■ Auftrag 1
Wie stark vergrössert erscheint menschlicher Kot laut dem Übungstext über Martin Oeggerli?
■ Auftrag 2
Greif den Übungstext über Martin Oeggerlis Mikroskopbilder auf und schreib ihn nach seinem letzten Satz weiter.

■ Übungstext
....

Martin Oeggerli vergrössert winzige Bakterien unter dem Mikroskop 1500-fach. Durch akribische Handarbeit lässt er sie wie bizzare Kunst aussehen.

Die Bilder sind spektakulär: Ein Floh sieht hundertfach vergrössert aus wie ein Wesen aus einem Science-Fiction-Film. Menschlicher Kot wirkt 1500 Mal vergrössert wie ein lustiger Haufen Haribo-Schleckereien.

Mikroskopaufnahme: Ain Haufen bunter Stäbchen.
Legende: Der schöne Schein trügt: Was ein wenig wie Süssigkeiten aussieht, ist in Wahrheit menschlicher Kot. M. Oeggerli, supported by Pathology, University Hospital Basel, School of Life Sciences, FHNW, and C-CINA, Biozentrum, University Basel

Der Aufwand für ein solches Bild ist immens. Das wird bei einem Besuch im Mikroskopie-Zentrum der Uni Basel klar. Hier arbeitet Martin Oeggerli.

....

■ Datenzeilen
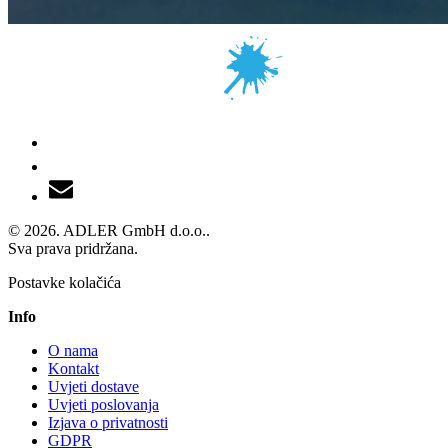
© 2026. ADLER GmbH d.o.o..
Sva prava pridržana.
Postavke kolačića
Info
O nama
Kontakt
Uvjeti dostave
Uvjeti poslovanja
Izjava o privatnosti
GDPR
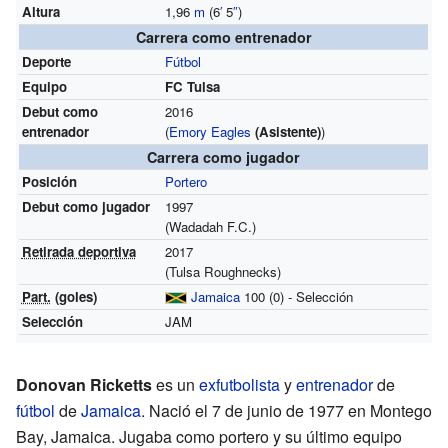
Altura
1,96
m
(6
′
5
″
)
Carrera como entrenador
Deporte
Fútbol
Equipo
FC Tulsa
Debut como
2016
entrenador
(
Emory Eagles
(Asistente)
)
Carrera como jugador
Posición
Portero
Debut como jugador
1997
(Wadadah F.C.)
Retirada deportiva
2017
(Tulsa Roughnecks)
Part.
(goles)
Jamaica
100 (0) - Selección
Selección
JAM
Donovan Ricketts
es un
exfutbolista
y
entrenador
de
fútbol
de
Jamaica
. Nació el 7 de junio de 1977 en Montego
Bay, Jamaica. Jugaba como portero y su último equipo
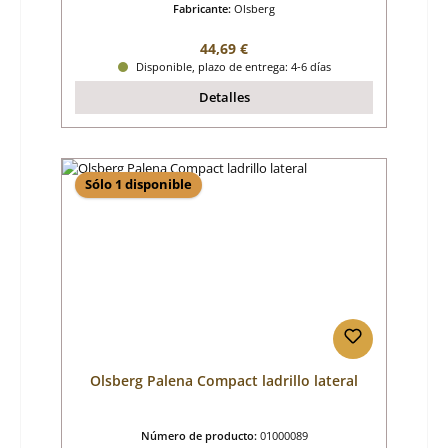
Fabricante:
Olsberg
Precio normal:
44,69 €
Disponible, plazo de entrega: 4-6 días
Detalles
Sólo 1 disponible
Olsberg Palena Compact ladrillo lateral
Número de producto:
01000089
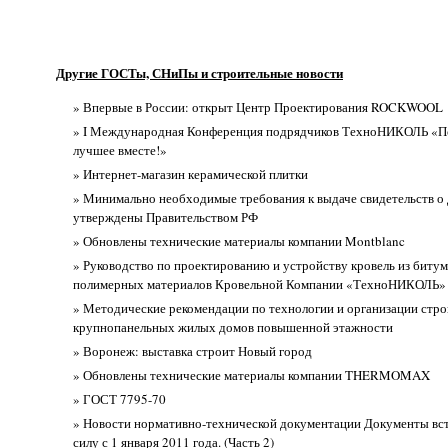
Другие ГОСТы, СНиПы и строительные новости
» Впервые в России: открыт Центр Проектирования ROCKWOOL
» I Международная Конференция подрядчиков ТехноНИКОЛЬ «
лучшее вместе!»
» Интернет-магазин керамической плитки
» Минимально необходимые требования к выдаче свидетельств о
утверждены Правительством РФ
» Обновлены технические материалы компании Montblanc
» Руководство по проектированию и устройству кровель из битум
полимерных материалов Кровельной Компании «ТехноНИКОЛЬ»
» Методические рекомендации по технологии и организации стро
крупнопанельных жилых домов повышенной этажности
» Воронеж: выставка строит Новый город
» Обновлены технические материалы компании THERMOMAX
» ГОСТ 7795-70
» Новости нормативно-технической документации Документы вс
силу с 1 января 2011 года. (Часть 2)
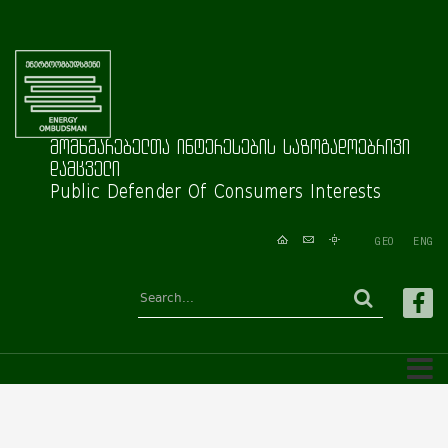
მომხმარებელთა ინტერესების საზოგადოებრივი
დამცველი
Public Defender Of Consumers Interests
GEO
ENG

....

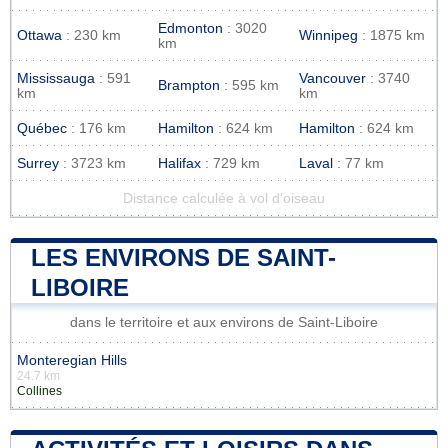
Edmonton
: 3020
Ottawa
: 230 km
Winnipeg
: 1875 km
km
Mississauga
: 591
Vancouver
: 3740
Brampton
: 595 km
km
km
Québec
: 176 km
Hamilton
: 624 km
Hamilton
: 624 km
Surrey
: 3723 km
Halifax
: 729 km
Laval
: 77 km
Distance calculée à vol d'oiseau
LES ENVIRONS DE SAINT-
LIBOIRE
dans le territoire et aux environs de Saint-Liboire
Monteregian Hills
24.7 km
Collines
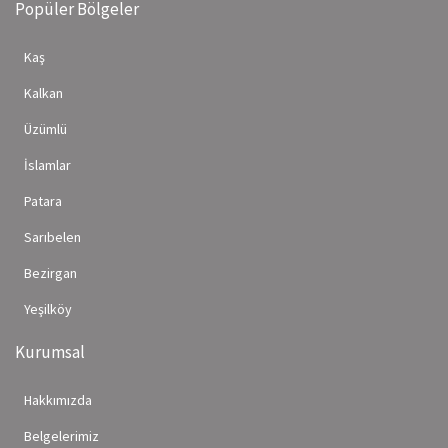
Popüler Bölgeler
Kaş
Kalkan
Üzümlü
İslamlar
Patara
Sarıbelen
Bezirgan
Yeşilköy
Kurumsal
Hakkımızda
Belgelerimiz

....

■ Deine Antwort 1
1500 Mal.

■ Deine Antwort 2
Oeggerli ist von Haus aus Biologe und hat früher in der Krebsforschung gearbeitet. Seit zehn Jahren aber widmet er sich ausschliesslich der künstlerischen Arbeit am Rasterelektronenmikroskop.

Aufwändige Präparation

Bevor Oeggerli sein Objekt überhaupt durch das Mikroskop betrachten und abbilden kann, muss er ein aufwändiges Präparat machen. Will er etwa menschliche Darmbakterien auf einem Zahnstocher betrachten, muss er diese erst abtöten.

Präparate von Insektenbeinen und -stacheln
Legende: Erst der Anfang: Präparate von Insektenbeinen und -stacheln in Oeggerlis Labor. SRF / Christian von Burh

Damit die getöteten Bakterien nicht verschrumpeln und weiterhin lebensecht wirken, ersetzt Oeggerli das Wasser in den Zellen erst durch Alkohol und danach durch flüssiges CO2. Schliesslich wird das klitzekleine Präparat unter kontrolliertem Druck getrocknet.

Kot mit Goldstaub

Das Rasterelektronenmikroskop tastet anschliessend die Oberfläche der Bakterien mit einem feinen Strahl von Elektronen ab – Zeile für Zeile entlang eines virtuellen Rasters.

Damit das funktioniert, muss die Probe erst elektrisch leitfähig gemacht werden. Sie wird dafür ganz fein mit Goldstaub bedampft. Der menschliche Kot, der die Bakterien trägt, wird also vergoldet.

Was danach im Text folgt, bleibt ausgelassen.